▶ **Problem**: Images are to be excluded, and the rest of the data repeated exactly.

▶ **The data**:
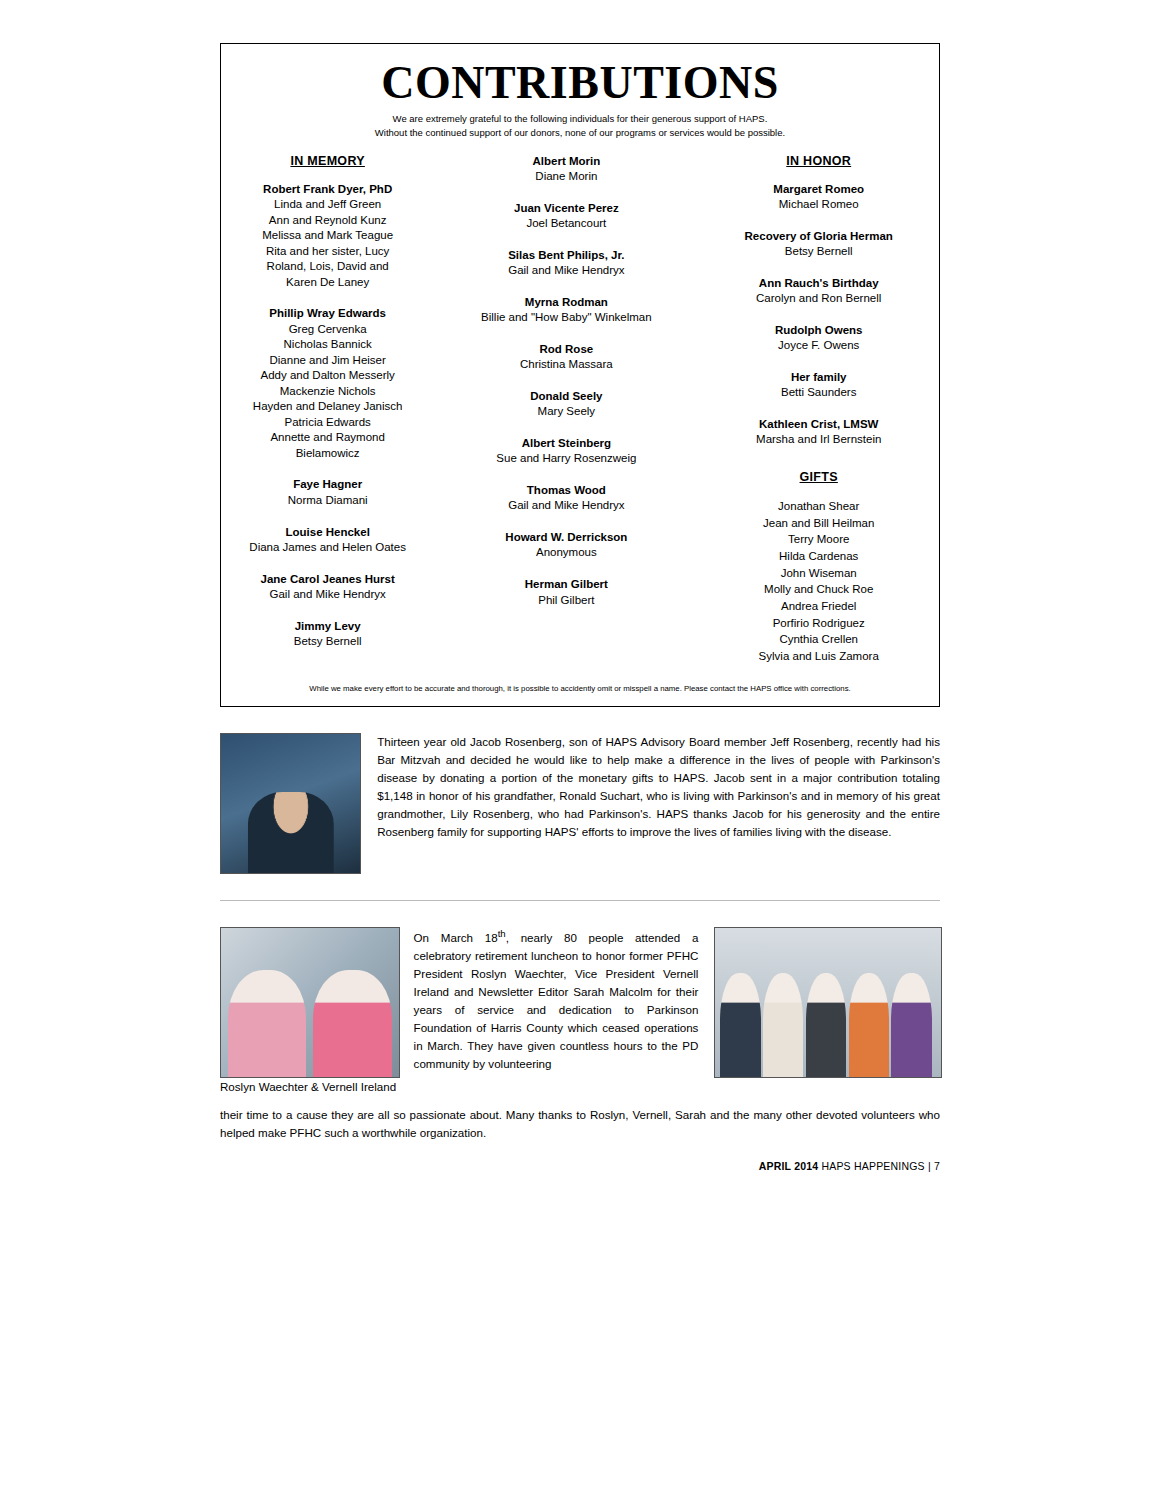CONTRIBUTIONS
We are extremely grateful to the following individuals for their generous support of HAPS.
Without the continued support of our donors, none of our programs or services would be possible.
IN MEMORY
Robert Frank Dyer, PhD Linda and Jeff Green Ann and Reynold Kunz Melissa and Mark Teague Rita and her sister, Lucy Roland, Lois, David and Karen De Laney
Phillip Wray Edwards Greg Cervenka Nicholas Bannick Dianne and Jim Heiser Addy and Dalton Messerly Mackenzie Nichols Hayden and Delaney Janisch Patricia Edwards Annette and Raymond Bielamowicz
Faye Hagner Norma Diamani
Louise Henckel Diana James and Helen Oates
Jane Carol Jeanes Hurst Gail and Mike Hendryx
Jimmy Levy Betsy Bernell
Albert Morin Diane Morin
Juan Vicente Perez Joel Betancourt
Silas Bent Philips, Jr. Gail and Mike Hendryx
Myrna Rodman Billie and "How Baby" Winkelman
Rod Rose Christina Massara
Donald Seely Mary Seely
Albert Steinberg Sue and Harry Rosenzweig
Thomas Wood Gail and Mike Hendryx
Howard W. Derrickson Anonymous
Herman Gilbert Phil Gilbert
IN HONOR
Margaret Romeo Michael Romeo
Recovery of Gloria Herman Betsy Bernell
Ann Rauch's Birthday Carolyn and Ron Bernell
Rudolph Owens Joyce F. Owens
Her family Betti Saunders
Kathleen Crist, LMSW Marsha and Irl Bernstein
GIFTS
Jonathan Shear
Jean and Bill Heilman
Terry Moore
Hilda Cardenas
John Wiseman
Molly and Chuck Roe
Andrea Friedel
Porfirio Rodriguez
Cynthia Crellen
Sylvia and Luis Zamora
While we make every effort to be accurate and thorough, it is possible to accidently omit or misspell a name. Please contact the HAPS office with corrections.
Thirteen year old Jacob Rosenberg, son of HAPS Advisory Board member Jeff Rosenberg, recently had his Bar Mitzvah and decided he would like to help make a difference in the lives of people with Parkinson's disease by donating a portion of the monetary gifts to HAPS. Jacob sent in a major contribution totaling $1,148 in honor of his grandfather, Ronald Suchart, who is living with Parkinson's and in memory of his great grandmother, Lily Rosenberg, who had Parkinson's. HAPS thanks Jacob for his generosity and the entire Rosenberg family for supporting HAPS' efforts to improve the lives of families living with the disease.
Roslyn Waechter & Vernell Ireland
On March 18th, nearly 80 people attended a celebratory retirement luncheon to honor former PFHC President Roslyn Waechter, Vice President Vernell Ireland and Newsletter Editor Sarah Malcolm for their years of service and dedication to Parkinson Foundation of Harris County which ceased operations in March. They have given countless hours to the PD community by volunteering
their time to a cause they are all so passionate about. Many thanks to Roslyn, Vernell, Sarah and the many other devoted volunteers who helped make PFHC such a worthwhile organization.
APRIL 2014 HAPS HAPPENINGS | 7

▶ **Response to this task**:
CONTRIBUTIONS
We are extremely grateful to the following individuals for their generous support of HAPS.
Without the continued support of our donors, none of our programs or services would be possible.
IN MEMORY
Robert Frank Dyer, PhD Linda and Jeff Green Ann and Reynold Kunz Melissa and Mark Teague Rita and her sister, Lucy Roland, Lois, David and Karen De Laney
Phillip Wray Edwards Greg Cervenka Nicholas Bannick Dianne and Jim Heiser Addy and Dalton Messerly Mackenzie Nichols Hayden and Delaney Janisch Patricia Edwards Annette and Raymond Bielamowicz
Faye Hagner Norma Diamani
Louise Henckel Diana James and Helen Oates
Jane Carol Jeanes Hurst Gail and Mike Hendryx
Jimmy Levy Betsy Bernell
Albert Morin Diane Morin
Juan Vicente Perez Joel Betancourt
Silas Bent Philips, Jr. Gail and Mike Hendryx
Myrna Rodman Billie and "How Baby" Winkelman
Rod Rose Christina Massara
Donald Seely Mary Seely
Albert Steinberg Sue and Harry Rosenzweig
Thomas Wood Gail and Mike Hendryx
Howard W. Derrickson Anonymous
Herman Gilbert Phil Gilbert
IN HONOR
Margaret Romeo Michael Romeo
Recovery of Gloria Herman Betsy Bernell
Ann Rauch's Birthday Carolyn and Ron Bernell
Rudolph Owens Joyce F. Owens
Her family Betti Saunders
Kathleen Crist, LMSW Marsha and Irl Bernstein
GIFTS
Jonathan Shear
Jean and Bill Heilman
Terry Moore
Hilda Cardenas
John Wiseman
Molly and Chuck Roe
Andrea Friedel
Porfirio Rodriguez
Cynthia Crellen
Sylvia and Luis Zamora
While we make every effort to be accurate and thorough, it is possible to accidently omit or misspell a name. Please contact the HAPS office with corrections.
Thirteen year old Jacob Rosenberg, son of HAPS Advisory Board member Jeff Rosenberg, recently had his Bar Mitzvah and decided he would like to help make a difference in the lives of people with Parkinson's disease by donating a portion of the monetary gifts to HAPS. Jacob sent in a major contribution totaling $1,148 in honor of his grandfather, Ronald Suchart, who is living with Parkinson's and in memory of his great grandmother, Lily Rosenberg, who had Parkinson's. HAPS thanks Jacob for his generosity and the entire Rosenberg family for supporting HAPS' efforts to improve the lives of families living with the disease.
Roslyn Waechter & Vernell Ireland
On March 18th, nearly 80 people attended a celebratory retirement luncheon to honor former PFHC President Roslyn Waechter, Vice President Vernell Ireland and Newsletter Editor Sarah Malcolm for their years of service and dedication to Parkinson Foundation of Harris County which ceased operations in March. They have given countless hours to the PD community by volunteering
their time to a cause they are all so passionate about. Many thanks to Roslyn, Vernell, Sarah and the many other devoted volunteers who helped make PFHC such a worthwhile organization.
APRIL 2014 HAPS HAPPENINGS | 7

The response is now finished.